- 60% say life imprisonment the better punishment, up from 45% in 2014
- This marks first time majority supports life in prison over death penalty
- 56% still broadly favor using the death penalty for convicted murderers
WASHINGTON, D.C. -- For the first time in Gallup's 34-year trend, a majority of Americans say that life imprisonment with no possibility of parole is a better punishment for murder than the death penalty is.
The 60% to 36% advantage for life imprisonment marks a shift from the past two decades, when Americans were mostly divided in their views of the better punishment for murder. During the 1980s and 1990s, consistent majorities thought the death penalty was the better option for convicted murderers.
The Oct. 14-31 survey was conducted before a Texas state court halted the scheduled execution of Rodney Reed in mid-November. A number of prominent politicians and celebrities joined legal activist groups in lobbying Texas officials to spare Reed amid new evidence that could exonerate him.
Even as Americans have shifted to viewing life imprisonment without parole as preferable to execution, a majority still favor use of the death penalty, according to Gallup's long-term death penalty trend question, which was updated in an Oct. 1-13 poll. That question, first asked in 1936, simply asks Americans if they are "in favor of the death penalty for a person convicted of murder," without providing an alternative option. Currently, 56% of U.S. adults say they are in favor of the death penalty for convicted murderers in response to this question.
Support for the death penalty, as measured by the historical Gallup question, has been steady over the past three years. However, it is down seven percentage points from 2014, the last time Gallup asked the life imprisonment versus death penalty question.
The percentage in favor of using the death penalty has been lower than it is now, most notably during the mid-1960s through early 1970s. A 1966 survey found 42% of Americans in favor and 47% opposed to the death penalty, the only time more have expressed opposition than support.
Growing concerns about states' just application of their death penalty statutes led the Supreme Court to effectively impose a moratorium on the death penalty in the U.S. in 1972. Four years later, when support for the death penalty had climbed to 66%, the Supreme Court upheld revised state death penalty laws. Executions resumed in the U.S. in 1977.
At least six in 10 Americans favored the death penalty from 1976 through 2016, peaking at 80% in 1994, when crime was a top concern for Americans.
Shifts Toward Favoring Life Imprisonment Apparent in All Major Subgroups
Since 2014, when Gallup last asked Americans to choose between life imprisonment with no parole and the death penalty, all key subgroups show increased preferences for life imprisonment. This includes increases of 19 points among Democrats, 16 points among independents, and 10 points among Republicans.

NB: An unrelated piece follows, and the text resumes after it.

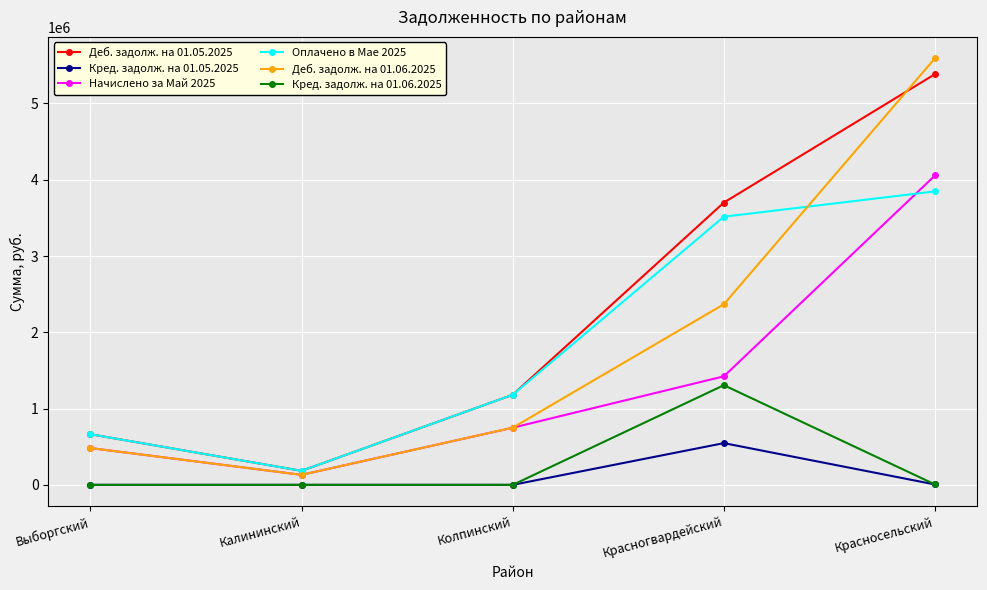

What position from the right is Колпинский?

3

Five years ago, most Democrats already favored life imprisonment to the death penalty, but now nearly eight in 10 do. Independents' preferences have flipped, from being slightly pro-death penalty in 2014 to favoring life imprisonment now. Republicans remain in favor of the death penalty, but to a lesser degree.
|Change in pct. favoring life imprisonment, 2014-2019 (pct. pts.)||+19||+16||+10|
Republicans are one of the rare groups in society to indicate a preference for the death penalty over life imprisonment. Political conservatives (51%) are another.
Democrats and political liberals (77%) are two of the subgroups most likely to believe life imprisonment is a better punishment for murder than the death penalty. Postgraduates (73%), nonwhites (72%) and young adults (70% of those aged 18-29) are other groups who widely believe life imprisonment is preferable to execution.
Two-thirds of women, versus 53% of men, advocate punishing convicted murderers by means of life imprisonment rather than the death penalty.
Americans' opinions of the death penalty, which have shown many shifts over the past 80 years, continue to evolve. The percentage of Americans who are in favor of the death penalty, generally, has fallen to 45-year lows. And when given an explicit alternative, for the first time in at least 30 years, more say life imprisonment with no possibility of parole is a better punishment for murder than the death penalty.
As public opinion has changed on the death penalty, so has state law. Five states have abolished the death penalty this decade, leaving 29 where it is legal. Several states where the death penalty is legal have instituted moratoriums on its use or are considering abolishing it. Many recent cases that have cast doubt on death penalty convictions in light of new evidence may be helping to move public opinion away from it.